**SELECTED TEXT**

◇ ◇ ◇ ◇

How do you taste wine?

Tasting wine involves three distinct actions: look, smell, and taste. Doing these in turn will help you experience wine in its entirety, using your senses in combination to understand the flavours and texture. 
The more wines you taste, the more you will learn about spotting the subtle differences between different grapes and years, helping you pinpoint exactly which combination of factors is your favourite.
With our help, you can go from civilian to sommelier in the popping of a cork.
Once you’ve opened the bottle and poured a glass, take a look at your wine from a few different angles. Try to find somewhere with good lighting, and avoid any backgrounds (such as wallpaper or curtains) that are particularly patterned – you want as uninterrupted a view of your wine as possible.
Look from above and the side so you can see the depth of the colour and how clear the liquid is. You want it as clear as possible with a hint of a shine to it. 
Note that red wine in particular usually has a bit of sediment that will appear at the bottom of the glass. This is not necessarily a bad thing. Coupled with a bad smell (we’ll come to that later), it could be a warning sign, but alone this is fine.
Tilt the glass to see the difference between the outer layer of the liquid as well as the rich core of it. When the wine reaches higher up the sides of the glass, you will be able to see if it forms ‘legs’: streaks of liquid that fall down the glass. This indicates a greater alcohol and glycerine content, and therefore means it is full-bodied.
You can also check this by placing the glass on a flat surface and swirling it gently to make the liquid dance. Seasoned pros may be able to do this holding the glass aloft, but while you’re getting used to it, a flat surface will prevent spillages.
The colour of the wine is also important for checking quality. White wines that have started to turn will come out of the bottle a dark yellow shade, whereas red wines can look brown. Much like excess sediment, these will only indicate a bad wine when paired with other symptoms, such as an ‘off’ smell.
Your nose works in tandem with your tongue to create taste, so taking the time to really appreciate the aroma of a wine will give you a more rounded experience.
Firstly, hover your nose above the glass and take a few short sniffs to detect the prominent aromas. This is where you will really be able to tell if the wine is corked, as it will smell musty like old, damp cardboard. 
Any fruity aromas should smell fresh, and can help you to pick out which complementary flavours have been used alongside the grapes. Other smells from the wine itself can include herbal or grassy aromas.
The barrel in which the wine has been stored can also have an impact upon its smell. Oak barrels will often result in the wine having a smell of vanilla about it, as a result of the compound ‘vanillin’ which exists in oak. Other smells that oak can create include caramel, honey, and toffee, especially in white wines.
Some ‘off’ smells, including the scent of burnt matches (often a result of sulphur dioxide), will disappear once the wine has had a good swirl and exposure to air. Brettanomyces can create a heavier smell of yeast in red wines, which is not a problem provided it doesn’t overpower the other smells. 
Warm-up done, it’s time for the main event: tasting the wine. Take a sip, and roll the wine across the different parts of your tongue to get a sense of its full tapestry of tastes, from the sweet to the bitter.
This will also give you an indication of how full-bodied the wine is (as you will be able to taste how ‘heavy’ it is), as well as how balanced the flavours are. If you can detect one particular taste to the detriment of others, then it may not have aged well, or even just been made poorly.
Well-made wine will offer you different flavours the more you taste, showing its complexity with every sip.
Take note of how long the flavours linger, too. A good quality wine will have a very distinct aftertaste, adding another element to the taste experience. Only once you’ve allowed your palate to consider the aftertaste can you have a full appreciation for the flavour of the wine.
And that’s it! It seems like a lot of steps for something as simple as taking a sip of wine, but the more you practise, the more you will find that you do this without giving it too much thought, and appreciate the rich flavour combinations in all their glory.
A good wine can be such a pleasure. With these steps, you’ll be able to savour every complexity of flavour and pick out exactly what you look for in your tipple of choice.

◇ ◇ ◇ ◇

(Stored data entries)
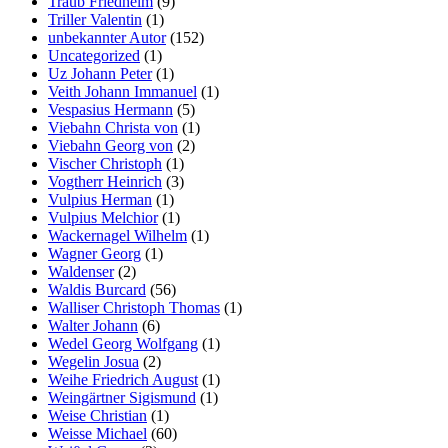
Traub Friedhelm
(9)
Triller Valentin
(1)
unbekannter Autor
(152)
Uncategorized
(1)
Uz Johann Peter
(1)
Veith Johann Immanuel
(1)
Vespasius Hermann
(5)
Viebahn Christa von
(1)
Viebahn Georg von
(2)
Vischer Christoph
(1)
Vogtherr Heinrich
(3)
Vulpius Herman
(1)
Vulpius Melchior
(1)
Wackernagel Wilhelm
(1)
Wagner Georg
(1)
Waldenser
(2)
Waldis Burcard
(56)
Walliser Christoph Thomas
(1)
Walter Johann
(6)
Wedel Georg Wolfgang
(1)
Wegelin Josua
(2)
Weihe Friedrich August
(1)
Weingärtner Sigismund
(1)
Weise Christian
(1)
Weisse Michael
(60)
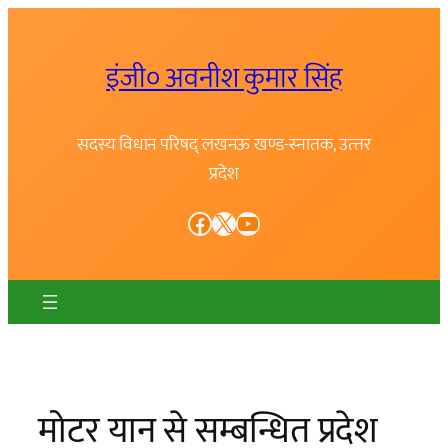
Skip
to
इंजी० अवनीश कुमार सिंह
content
सदस्य विधान परिषद् लखनऊ खण्ड-स्नातक, उत्त्तर
प्रदेश
Facebook
X
YouTube
मोटर यान से सम्बन्धित प्रदेश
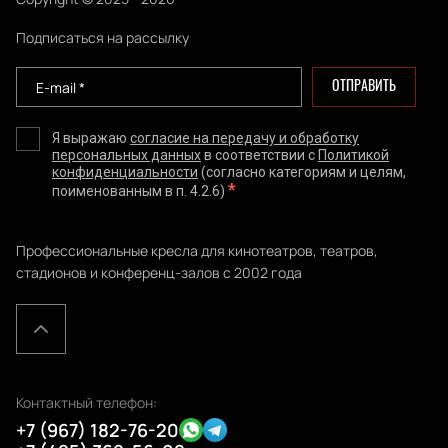
Подписаться на рассылку
ОТПРАВИТЬ
Я выражаю
согласие на передачу и обработку
персональных данных
в соответствии с
Политикой
конфиденциальности
(согласно категориям и целям,
*
поименованным в п. 4.2.6)
Профессиональные кресла для кинотеатров, театров,
стадионов и конференц-залов с 2002 года
Контактный телефон:
+7 (967) 182-76-20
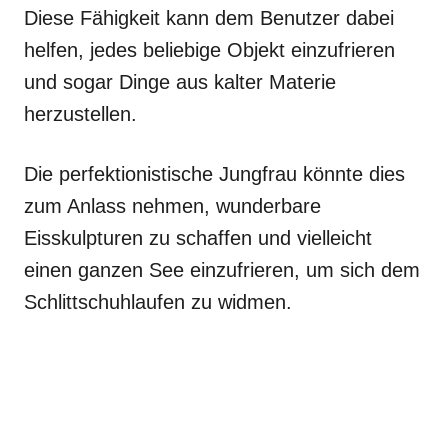
Diese Fähigkeit kann dem Benutzer dabei
helfen, jedes beliebige Objekt einzufrieren
und sogar Dinge aus kalter Materie
herzustellen.
Die perfektionistische Jungfrau könnte dies
zum Anlass nehmen, wunderbare
Eisskulpturen zu schaffen und vielleicht
einen ganzen See einzufrieren, um sich dem
Schlittschuhlaufen zu widmen.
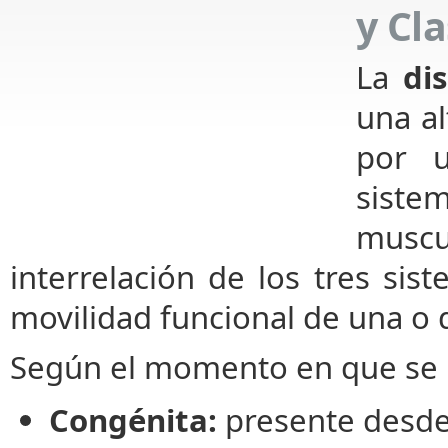
y Cl
La
di
una a
por u
siste
muscu
interrelación de los tres sist
movilidad funcional de una o 
Según el momento en que se p
Congénita:
presente desde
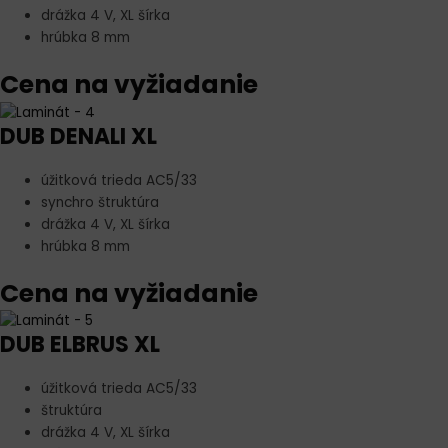
drážka 4 V, XL šírka
hrúbka 8 mm
Cena na vyžiadanie
DUB DENALI XL
úžitková trieda AC5/33
synchro štruktúra
drážka 4 V, XL šírka
hrúbka 8 mm
Cena na vyžiadanie
DUB ELBRUS XL
úžitková trieda AC5/33
štruktúra
drážka 4 V, XL šírka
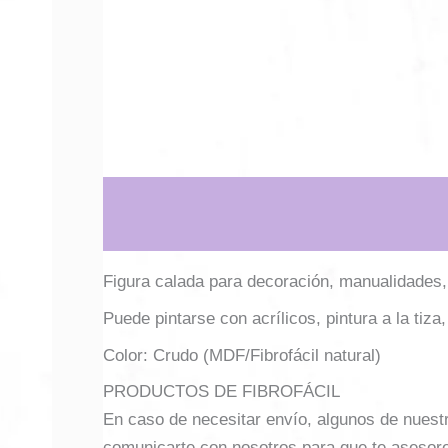
Descripción
Información adicional
Figura calada para decoración, manualidades,
Puede pintarse con acrílicos, pintura a la tiza,
Color: Crudo (MDF/Fibrofácil natural)
PRODUCTOS DE FIBROFÁCIL
En caso de necesitar envío, algunos de nuest
comunicarte con nosotros para que te asesor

◇ ◇ ◇ ◇

**YOUR INSTRUCTIONS**
According to the wine-tasting guide, how does a corked wine smell?

**REPLY**
A corked wine smells musty, like old, damp cardboard.